Die Initianten beziehen sich auf den Begriff "wichtige Bereiche". Der Begriff "wichtig" kommt in der Bundesverfassung zwar bereits vor, nämlich in Artikel 164, er ist jedoch sehr unpräzise.
Für eine Bewertung ganzer Politikbereiche nach Wichtigkeit bestehen kaum objektive Kriterien oder Verfahren. Kritik und Diskussionen über allfällige Entscheide des Bundesrates oder des Parlamentes, sollten gewisse Staatsverträge nicht [PAGE 679] dem obligatorischen Referendum unterstellt werden, sind einmal mehr vorprogrammiert.

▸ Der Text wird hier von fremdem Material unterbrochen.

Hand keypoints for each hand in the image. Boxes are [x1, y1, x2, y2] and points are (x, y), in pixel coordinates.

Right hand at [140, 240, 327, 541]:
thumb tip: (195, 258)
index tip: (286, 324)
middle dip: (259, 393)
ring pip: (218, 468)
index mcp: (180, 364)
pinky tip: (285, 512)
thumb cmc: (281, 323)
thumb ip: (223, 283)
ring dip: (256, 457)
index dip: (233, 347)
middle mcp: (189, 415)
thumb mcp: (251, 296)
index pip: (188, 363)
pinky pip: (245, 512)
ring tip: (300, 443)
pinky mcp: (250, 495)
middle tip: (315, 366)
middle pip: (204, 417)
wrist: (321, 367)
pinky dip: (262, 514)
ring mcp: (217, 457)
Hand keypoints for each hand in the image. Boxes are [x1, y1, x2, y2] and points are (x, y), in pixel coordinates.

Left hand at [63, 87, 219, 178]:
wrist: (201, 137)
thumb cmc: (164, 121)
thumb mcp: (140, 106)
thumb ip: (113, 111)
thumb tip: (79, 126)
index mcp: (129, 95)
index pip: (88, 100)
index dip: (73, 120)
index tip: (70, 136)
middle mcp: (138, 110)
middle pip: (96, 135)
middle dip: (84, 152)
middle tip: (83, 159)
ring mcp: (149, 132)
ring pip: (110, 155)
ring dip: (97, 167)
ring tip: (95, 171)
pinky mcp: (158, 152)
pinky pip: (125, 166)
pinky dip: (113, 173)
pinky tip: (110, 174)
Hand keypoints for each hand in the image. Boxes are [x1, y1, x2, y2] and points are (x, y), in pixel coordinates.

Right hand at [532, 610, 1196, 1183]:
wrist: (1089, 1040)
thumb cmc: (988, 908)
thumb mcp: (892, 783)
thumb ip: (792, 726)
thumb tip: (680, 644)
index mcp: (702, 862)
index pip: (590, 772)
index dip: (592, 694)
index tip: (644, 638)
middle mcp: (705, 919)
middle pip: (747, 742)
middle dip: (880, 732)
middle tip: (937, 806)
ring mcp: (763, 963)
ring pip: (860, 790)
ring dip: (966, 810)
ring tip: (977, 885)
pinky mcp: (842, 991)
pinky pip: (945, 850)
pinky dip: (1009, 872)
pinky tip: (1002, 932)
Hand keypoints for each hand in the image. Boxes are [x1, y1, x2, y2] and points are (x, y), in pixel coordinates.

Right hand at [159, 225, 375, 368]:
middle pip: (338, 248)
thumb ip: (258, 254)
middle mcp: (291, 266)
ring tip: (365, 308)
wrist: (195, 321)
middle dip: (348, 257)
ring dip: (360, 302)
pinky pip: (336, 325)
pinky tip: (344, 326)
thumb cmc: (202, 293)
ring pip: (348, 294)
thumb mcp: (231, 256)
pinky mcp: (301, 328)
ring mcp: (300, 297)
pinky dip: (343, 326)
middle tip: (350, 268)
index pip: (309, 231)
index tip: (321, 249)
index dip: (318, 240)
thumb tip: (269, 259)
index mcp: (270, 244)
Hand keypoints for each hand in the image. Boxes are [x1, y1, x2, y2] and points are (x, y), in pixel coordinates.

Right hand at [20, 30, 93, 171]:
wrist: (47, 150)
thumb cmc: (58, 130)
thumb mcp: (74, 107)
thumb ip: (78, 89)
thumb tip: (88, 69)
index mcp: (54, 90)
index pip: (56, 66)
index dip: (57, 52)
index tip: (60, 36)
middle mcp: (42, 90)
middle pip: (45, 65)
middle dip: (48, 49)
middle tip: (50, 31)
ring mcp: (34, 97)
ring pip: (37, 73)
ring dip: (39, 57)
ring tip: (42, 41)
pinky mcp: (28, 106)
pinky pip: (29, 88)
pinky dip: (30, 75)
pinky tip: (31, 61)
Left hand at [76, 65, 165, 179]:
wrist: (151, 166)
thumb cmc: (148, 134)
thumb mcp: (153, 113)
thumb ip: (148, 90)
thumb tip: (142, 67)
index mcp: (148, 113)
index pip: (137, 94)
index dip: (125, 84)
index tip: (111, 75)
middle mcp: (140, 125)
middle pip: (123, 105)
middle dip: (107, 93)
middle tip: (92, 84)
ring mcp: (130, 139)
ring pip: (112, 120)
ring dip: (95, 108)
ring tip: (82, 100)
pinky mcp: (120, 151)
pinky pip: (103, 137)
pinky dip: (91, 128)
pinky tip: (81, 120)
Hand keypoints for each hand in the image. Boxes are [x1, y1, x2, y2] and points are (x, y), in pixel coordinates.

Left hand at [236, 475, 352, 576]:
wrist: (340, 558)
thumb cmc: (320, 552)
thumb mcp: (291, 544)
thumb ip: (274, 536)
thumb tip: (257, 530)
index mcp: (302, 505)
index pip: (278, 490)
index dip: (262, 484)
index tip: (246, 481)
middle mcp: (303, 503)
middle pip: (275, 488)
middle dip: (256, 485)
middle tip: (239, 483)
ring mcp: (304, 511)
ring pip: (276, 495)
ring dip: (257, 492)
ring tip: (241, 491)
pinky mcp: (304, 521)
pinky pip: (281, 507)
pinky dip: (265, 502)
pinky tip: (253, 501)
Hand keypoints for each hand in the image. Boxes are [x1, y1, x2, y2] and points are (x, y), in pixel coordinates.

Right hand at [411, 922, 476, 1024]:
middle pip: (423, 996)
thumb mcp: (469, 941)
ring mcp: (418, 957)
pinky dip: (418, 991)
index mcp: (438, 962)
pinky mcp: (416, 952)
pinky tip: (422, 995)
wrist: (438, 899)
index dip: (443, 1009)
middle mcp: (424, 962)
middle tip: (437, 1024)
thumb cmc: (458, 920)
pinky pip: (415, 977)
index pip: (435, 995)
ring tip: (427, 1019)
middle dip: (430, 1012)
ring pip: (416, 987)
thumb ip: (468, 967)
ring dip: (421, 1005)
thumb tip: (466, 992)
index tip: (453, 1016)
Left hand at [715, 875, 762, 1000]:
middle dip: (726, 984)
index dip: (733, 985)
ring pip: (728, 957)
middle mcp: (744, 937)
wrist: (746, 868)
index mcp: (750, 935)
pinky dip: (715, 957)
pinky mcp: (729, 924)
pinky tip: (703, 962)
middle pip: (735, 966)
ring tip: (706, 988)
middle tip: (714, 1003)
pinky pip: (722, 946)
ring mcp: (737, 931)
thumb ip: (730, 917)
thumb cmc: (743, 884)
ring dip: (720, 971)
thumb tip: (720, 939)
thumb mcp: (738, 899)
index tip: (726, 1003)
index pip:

Noch einmal: Mit dem Bundesrat gehen wir einig und anerkennen das Bedürfnis nach einer verbesserten direktdemokratischen Mitgestaltung der Aussenpolitik. Deshalb sind wir grundsätzlich der Ansicht, dass das Referendumsrecht zu optimieren sei - ein Anliegen, das der Gegenvorschlag des Bundesrates sehr gut aufnimmt und umsetzt, denn er enthält die wichtigsten Elemente, wie die Rahmenabkommen mit der EU, die Zusatzprotokolle der EMRK und die EU-Sozialcharta. Demnach unterstützen wir den Gegenvorschlag und die Absicht des Bundesrates, für Staatsverträge, die aufgrund ihrer Bedeutung auf der gleichen Stufe wie die Bundesverfassung stehen, das obligatorische Referendum einzuführen.
Aus wirtschaftlicher Sicht, auch aus Sicht der KMU, bestehen im Grundsatz keine Vorbehalte gegen den Gegenentwurf des Bundesrates. Er kodifiziert die bereits heute gängige Praxis des Parallelismus und des obligatorischen Referendums und stärkt so indirekt die Legislative. Der aussenwirtschaftliche Handlungsspielraum des Bundesrates wird damit effektiv nicht eingeschränkt.
Aus diesen Gründen unterstützen wir den Gegenvorschlag des Bundesrates; er stärkt die Volksrechte zusätzlich. Ich beantrage Ihnen im Namen der FDP-Liberalen Fraktion: Ja zum Gegenvorschlag und Nein zur Volksinitiative.